In other words, the council can “legally” remove all opponents from running for the city councils, the Parliament (Majlis), and the Presidency particularly. Voters can practically choose between the Supreme Leader’s loyalists.

In this respect, the apathy in elections clearly declare public hatred and fury against the Supreme Leader and the entire Islamic Republic system. Therefore, high-ranking officials frequently insist on public participation in elections rather than calling on citizens to vote for their favor.

“All regulations that are implemented in the Islamic State of Iran are all valid for the matter of the Supreme Leader and his signature… Imam [Khomeini] approved the constitution meaning, ‘I order you to practice based on this ruling.’ So, it was credited due to his signature… Even if all the people had voted in the favor of [the constitution], but it did not have legal and legitimate credit, as he had told,” Parto-e Now magazine quoted Mohammad-Taqi Mesbah Yazdi, a former member of the Assembly of Experts, as saying on December 28, 2005.

Furthermore, in his book titled Velayat and Hokumat [Supremacy and State], Khamenei wrote, “The Supreme Leader has the right to set the constitution for society. He is the Islamic Imam and has derived the divine rule from the prophet and infallible Imams.”
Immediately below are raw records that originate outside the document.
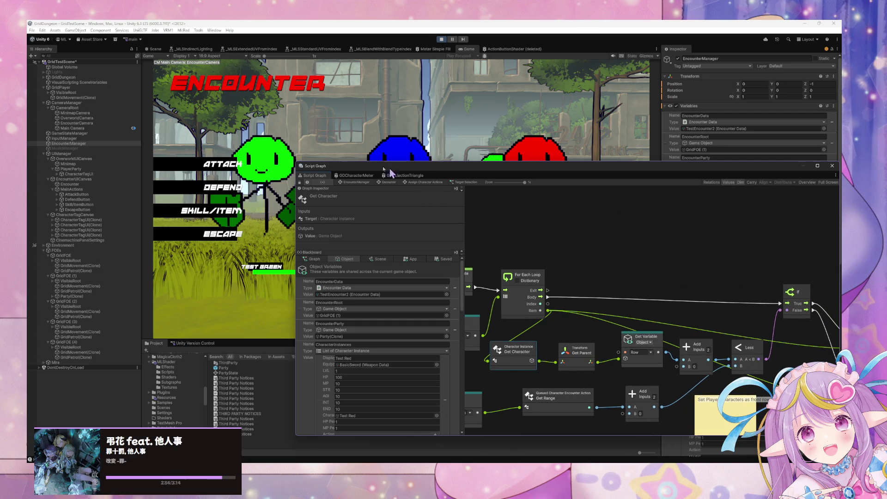
pyautogui.moveTo(415, 176)
pyautogui.mouseDown()
pyautogui.moveTo(439, 180)
pyautogui.moveTo(401, 165)
pyautogui.mouseUp()
pyautogui.moveTo(622, 329)
pyautogui.mouseDown()
pyautogui.moveTo(621, 295)
pyautogui.moveTo(622, 335)
pyautogui.mouseUp()
pyautogui.moveTo(565, 340); pyautogui.dragTo(569, 314)
pyautogui.scroll(1, 560, 358)
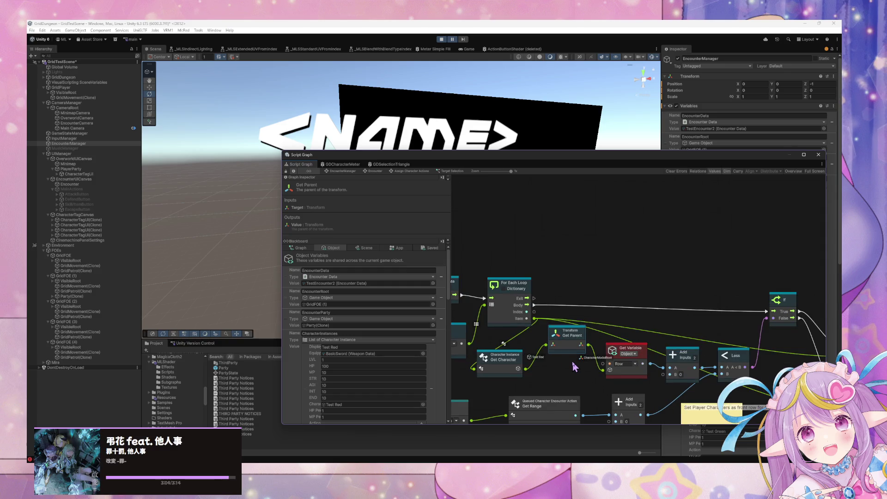
# Expand Party(Clone) > Formation(Clone) > 3ColumnRow(Clone) > Left and select Test Red (Tag).
pyautogui.moveTo(577, 341); pyautogui.dragTo(574, 334)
“The Supreme Leader has blessed the Islamic Republic as a ruling system… Opposition to this system is Haram [forbidden] and is among the great sins. Combating the system’s opponents is an obligation,” Khamenei wrote.
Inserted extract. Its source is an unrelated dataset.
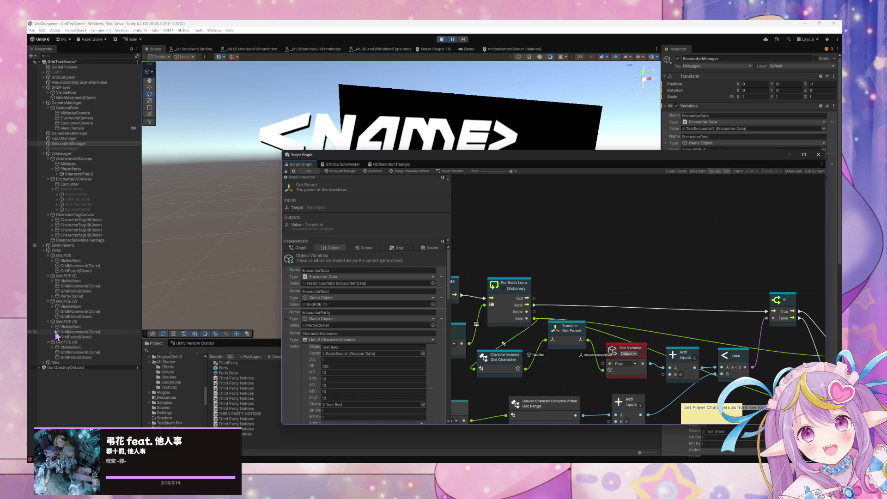
pyautogui.click(54, 296)
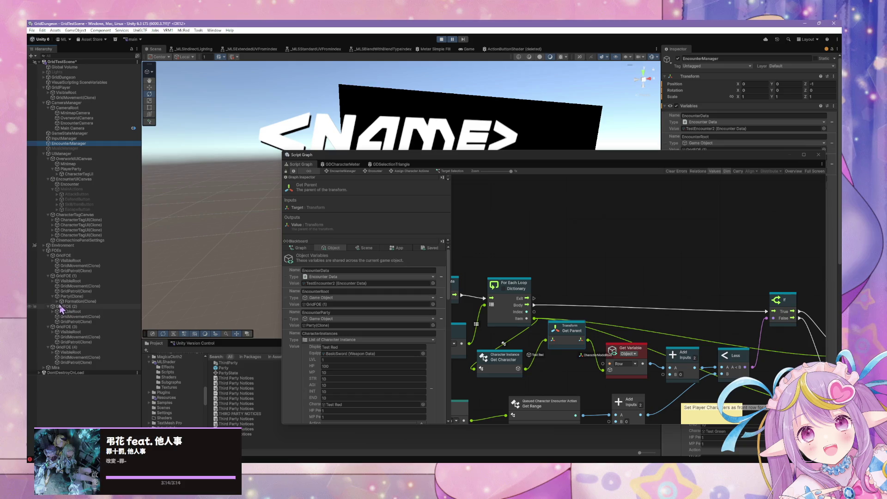
pyautogui.click(57, 301)
pyautogui.click(62, 306)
On the other hand, the council is tasked with approving or disapproving the Majlis’s passed bills and plans meaning the Supreme Leader finally decides about the country’s fate, and he is exempted from any investigation or scrutiny.

Khamenei Plans to Appoint His Required Figure as President

In 2009, Khamenei purged all domestic rivals through the Guardian Council. Following weeks of rivalries, the council eventually approved the competence of four candidates, including Mahmoud Ahmadinejad who was later to become the President.
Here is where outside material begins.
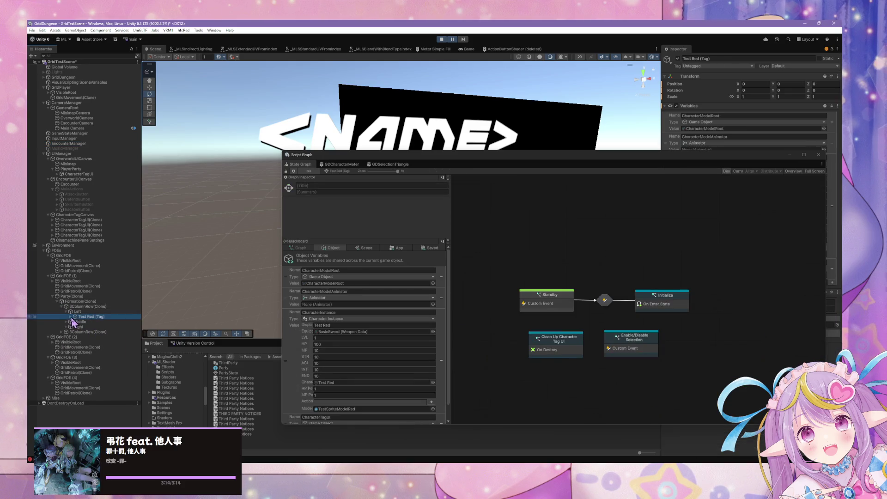
# Inspect Test Red (Tag)'s CharacterModelRoot child, then move the Script Graph window to the lower left.
pyautogui.click(70, 317)
pyautogui.click(104, 322)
In response to Khamenei’s election sham, hundreds of thousands of people flooded onto the streets. Protests initially began with the slogan of “Where is my vote?” However, the slogan immediately turned into anti-establishment ones.

“Death to Khamenei,” “Death to the oppressor, whether the king or the religious leader,” and “Down with the principle of Velayat-e Faqih [supreme religious rule],” chanted protesters. Meanwhile, enraged protesters set government and security centers ablaze venting their anger over the entire tyranny.

In 2013, the Guardian Council once again removed Khamenei’s rivals, including the head of Expediency Council Akbar Hashemi Rafsanjani. However, fearing about another round of protests forced him to ignore appointing his expected candidate.

Nonetheless, it seems that Khamenei has intended to appoint his acceptable figure as the President at all costs. In this regard, he previously launched a campaign through his appointees and loyalists in the Majlis and universities calling on the Judiciary Chief Ebrahim Raisi to run for presidency.

To prevent another round of nationwide protests, Khamenei stepped back from appointing Raisi as the president in 2017. However, indicators show that he would no longer ignore his tendency. This intention, of course, received backlash by society and even some of his former agents.

“They easily and formally say that we would engineer the election. They tell some people not to involve in the election, threaten some others, and disapprove the rest candidates. At the end, someone they want will remain,” said Ahmadinejad on April 29. “If you want to appoint some special person, who was time and again rejected by the people, sincerely tell the people that you do not have any right, don’t appoint someone at the expense of people’s vote.”